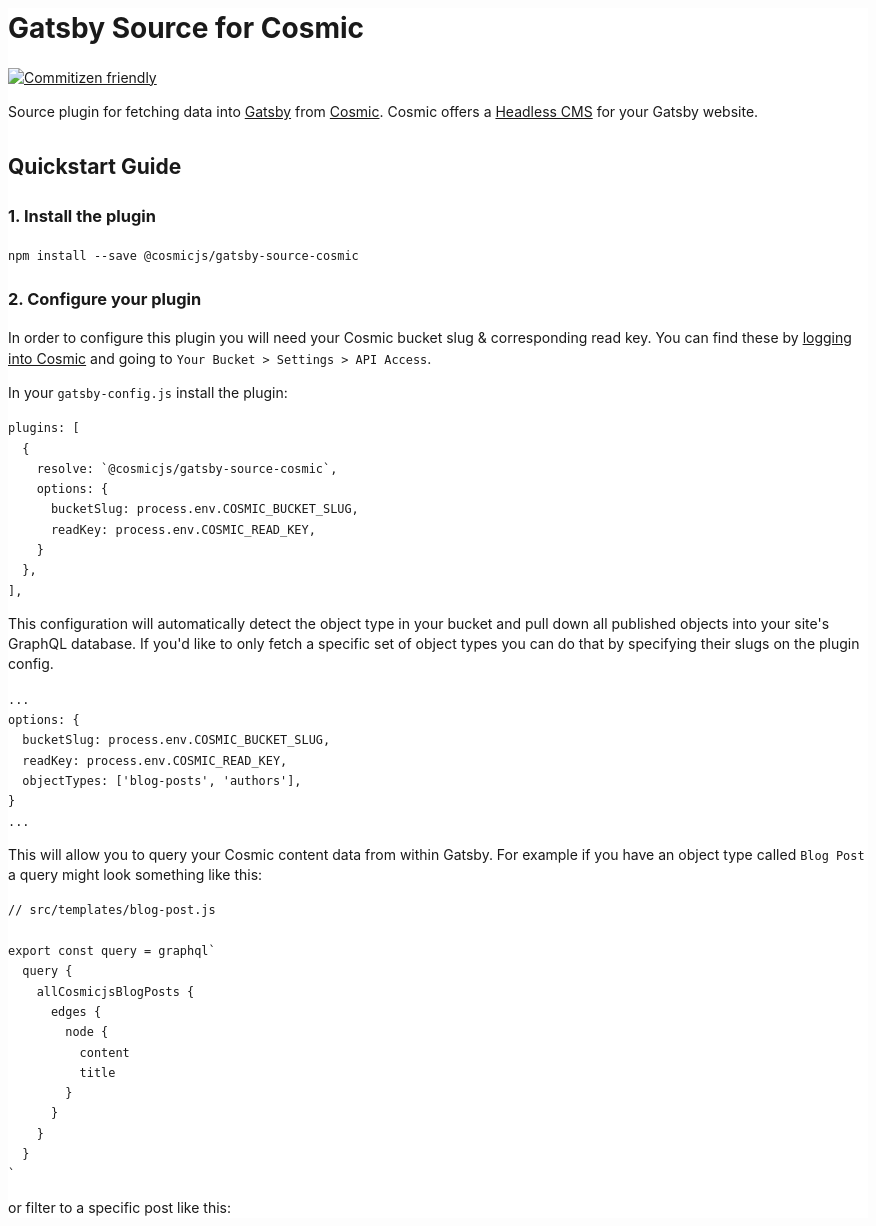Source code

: # Gatsby Source for Cosmic
[![Commitizen friendly](https://img.shields.io/badge/commitizen-friendly-brightgreen.svg)](https://commitizen.github.io/cz-cli/)

Source plugin for fetching data into [Gatsby](https://www.gatsbyjs.org) from [Cosmic](https://cosmicjs.com). Cosmic offers a [Headless CMS](https://cosmicjs.com/headless-cms) for your Gatsby website.

## Quickstart Guide

### 1. Install the plugin
```
npm install --save @cosmicjs/gatsby-source-cosmic
```

### 2. Configure your plugin
In order to configure this plugin you will need your Cosmic bucket slug & corresponding read key. You can find these by [logging into Cosmic](https://app.cosmicjs.com/login) and going to `Your Bucket > Settings > API Access`.

In your `gatsby-config.js` install the plugin:
```
plugins: [
  {
    resolve: `@cosmicjs/gatsby-source-cosmic`,
    options: {
      bucketSlug: process.env.COSMIC_BUCKET_SLUG,
      readKey: process.env.COSMIC_READ_KEY,
    }
  },
],
```
This configuration will automatically detect the object type in your bucket and pull down all published objects into your site's GraphQL database. If you'd like to only fetch a specific set of object types you can do that by specifying their slugs on the plugin config.
```
...
options: {
  bucketSlug: process.env.COSMIC_BUCKET_SLUG,
  readKey: process.env.COSMIC_READ_KEY,
  objectTypes: ['blog-posts', 'authors'],
}
...
```

This will allow you to query your Cosmic content data from within Gatsby. For example if you have an object type called `Blog Post` a query might look something like this:
```
// src/templates/blog-post.js

export const query = graphql`
  query {
    allCosmicjsBlogPosts {
      edges {
        node {
          content
          title
        }
      }
    }
  }
`
```
or filter to a specific post like this:
```
```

● ● ● ● ●

Scan the listing for the string "content". Copy each line that has it.

EXERCISE OUTPUT:
This will allow you to query your Cosmic content data from within Gatsby. For example if you have an object type called `Blog Post` a query might look something like this:
          content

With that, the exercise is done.